Neuroengineering research of Wright State faculty member Sherif Elbasiouny receives $2.72 million NIH grant to continue study of ALS

A federal grant will allow Sherif Elbasiouny, professor of biomedical engineering and neuroscience and director of neuroengineering research at Wright State, to continue to investigate the cause of amyotrophic lateral sclerosis.

Wright State University researchers in the Elbasiouny lab have received a new five-year $2.72 million federal grant to continue to study the disease mechanisms of amyotrophic lateral sclerosis (ALS), a devastating neurodegenerative disease.

The five-year grant is from the National Institute of Neurological Disorders and Stroke, which is part of the National Institutes of Health. It conducts and funds research on brain and nervous system disorders.

“What is truly exciting about this grant is that it is a renewal of an existing grant from the National Institutes of Health on the same project,” said Sherif Elbasiouny, Ph.D., professor of biomedical engineering and neuroscience and director of neuroengineering research. “This means that our work will be NIH-funded from 2015 to 2027 straight, which is a remarkable testimony to our lab’s productivity and the value of our work.”

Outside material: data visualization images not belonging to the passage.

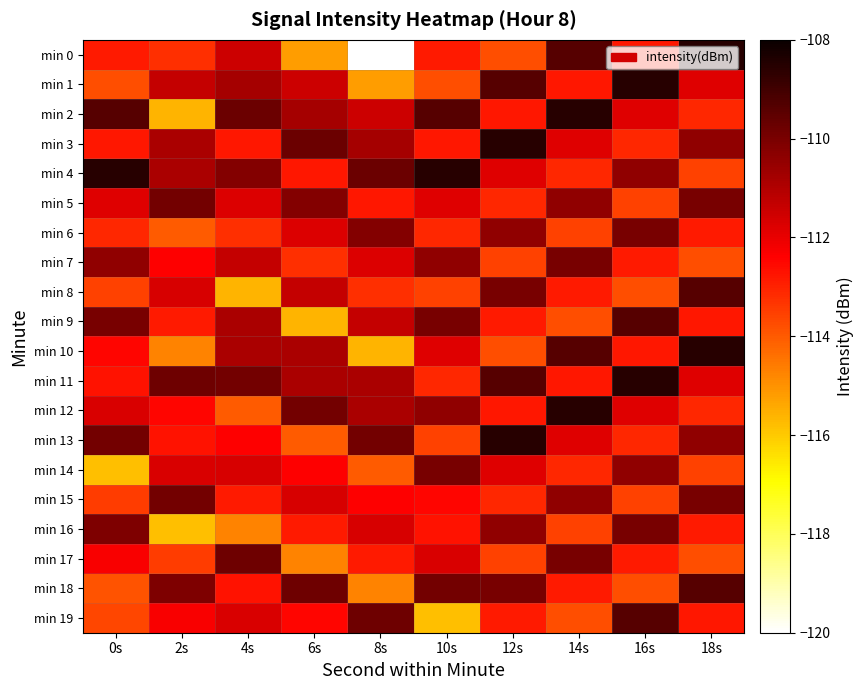

Reading left to right, transcribe all the data shown in this chart.

min 0: 0s=-112.9	2s=-113.2	4s=-111.5	6s=-115.2	8s=-120.0	10s=-112.9	12s=-113.8	14s=-109.4	16s=-112.8	18s=-108.5
min 1: 0s=-113.8	2s=-111.4	4s=-110.8	6s=-111.5	8s=-115.2	10s=-113.8	12s=-109.4	14s=-112.8	16s=-108.5	18s=-111.8
min 2: 0s=-109.4	2s=-115.6	4s=-109.8	6s=-110.8	8s=-111.5	10s=-109.4	12s=-112.8	14s=-108.5	16s=-111.8	18s=-113.1
min 3: 0s=-112.8	2s=-110.9	4s=-112.8	6s=-109.8	8s=-110.8	10s=-112.8	12s=-108.5	14s=-111.8	16s=-113.1	18s=-110.4
min 4: 0s=-108.5	2s=-110.9	4s=-110.2	6s=-112.8	8s=-109.8	10s=-108.5	12s=-111.8	14s=-113.1	16s=-110.4	18s=-113.5
min 5: 0s=-111.8	2s=-109.9	4s=-111.8	6s=-110.2	8s=-112.8	10s=-111.8	12s=-113.1	14s=-110.4	16s=-113.5	18s=-110.0
min 6: 0s=-113.1	2s=-114.0	4s=-113.2	6s=-111.8	8s=-110.2	10s=-113.1	12s=-110.4	14s=-113.5	16s=-110.0	18s=-112.9
min 7: 0s=-110.4	2s=-112.4	4s=-111.4	6s=-113.2	8s=-111.8	10s=-110.4	12s=-113.5	14s=-110.0	16s=-112.9	18s=-113.8
min 8: 0s=-113.5	2s=-111.7	4s=-115.6	6s=-111.4	8s=-113.2	10s=-113.5	12s=-110.0	14s=-112.9	16s=-113.8	18s=-109.4
min 9: 0s=-110.0	2s=-112.8	4s=-110.9	6s=-115.6	8s=-111.4	10s=-110.0	12s=-112.9	14s=-113.8	16s=-109.4	18s=-112.8
min 10: 0s=-112.5	2s=-114.7	4s=-110.9	6s=-110.9	8s=-115.6	10s=-111.8	12s=-113.8	14s=-109.4	16s=-112.8	18s=-108.5
min 11: 0s=-112.7	2s=-109.8	4s=-109.9	6s=-110.9	8s=-110.9	10s=-113.1	12s=-109.4	14s=-112.8	16s=-108.5	18s=-111.8
min 12: 0s=-111.7	2s=-112.5	4s=-114.0	6s=-109.9	8s=-110.9	10s=-110.4	12s=-112.8	14s=-108.5	16s=-111.8	18s=-113.1
min 13: 0s=-109.9	2s=-112.7	4s=-112.4	6s=-114.0	8s=-109.9	10s=-113.5	12s=-108.5	14s=-111.8	16s=-113.1	18s=-110.4
min 14: 0s=-115.8	2s=-111.7	4s=-111.7	6s=-112.4	8s=-114.0	10s=-110.0	12s=-111.8	14s=-113.1	16s=-110.4	18s=-113.5
min 15: 0s=-113.5	2s=-109.9	4s=-112.8	6s=-111.7	8s=-112.4	10s=-112.5	12s=-113.1	14s=-110.4	16s=-113.5	18s=-110.0
min 16: 0s=-110.1	2s=-115.8	4s=-114.7	6s=-112.8	8s=-111.7	10s=-112.7	12s=-110.4	14s=-113.5	16s=-110.0	18s=-112.9
min 17: 0s=-112.3	2s=-113.5	4s=-109.8	6s=-114.7	8s=-112.8	10s=-111.7	12s=-113.5	14s=-110.0	16s=-112.9	18s=-113.8
min 18: 0s=-113.9	2s=-110.1	4s=-112.7	6s=-109.8	8s=-114.7	10s=-109.9	12s=-110.0	14s=-112.9	16s=-113.8	18s=-109.4
min 19: 0s=-113.6	2s=-112.3	4s=-111.7	6s=-112.5	8s=-109.8	10s=-115.8	12s=-112.9	14s=-113.8	16s=-109.4	18s=-112.8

Elbasiouny said the research project employs the lab’s unique expertise in combining engineering and neuroscience techniques to study how neurons that control muscles degenerate in ALS, leading to the death of patients three to five years from diagnosis.

“This project has the high potential of identifying novel disease mechanisms, potentially leading to novel drug targets for new effective ALS treatments,” said Elbasiouny. “This neurodegeneration research, along with the aging research in our lab, allows us to understand how the nervous system responds in normal and pathological conditions.”

ALS starts with the progressive loss of muscle function, followed by paralysis and ultimately death due to the inability to breathe. It is commonly known as Lou Gehrig’s Disease for the New York Yankees star who died from the disease. There is no cure for ALS and no effective treatment to halt or reverse the progression of the disease.

In the first five-year, $1.6 million grant Elbasiouny received, the researchers were able to identify a novel disease mechanism that prior research could not identify, but they were unable to solve the mystery of the disease in full. In the research funded by the renewal grant, researchers have already gotten several steps closer to decoding the mystery of the disease and have identified additional key mechanisms involved in the cell death of motor neurons.

Researchers in Sherif Elbasiouny’s lab, front row, from left: Adeline Nshuti and Teresa Garrett; back row, from left: Cierra Ellington, Weston Gelford, Andrew Deutsch, Sherif Elbasiouny, Daniel Talkington, Morgan Highlander and Ibrahim Abdulhalim.

Elbasiouny has joint appointments in Wright State’s College of Engineering and Computer Science, the College of Science and Mathematics and the Boonshoft School of Medicine.

He earned his bachelor’s and master’s degrees in biomedical engineering from Cairo University in Egypt and his Ph.D. in neuroscience at the University of Alberta in Edmonton, Canada. He joined the faculty at Wright State in 2012 after a postdoctoral training appointment at Northwestern University.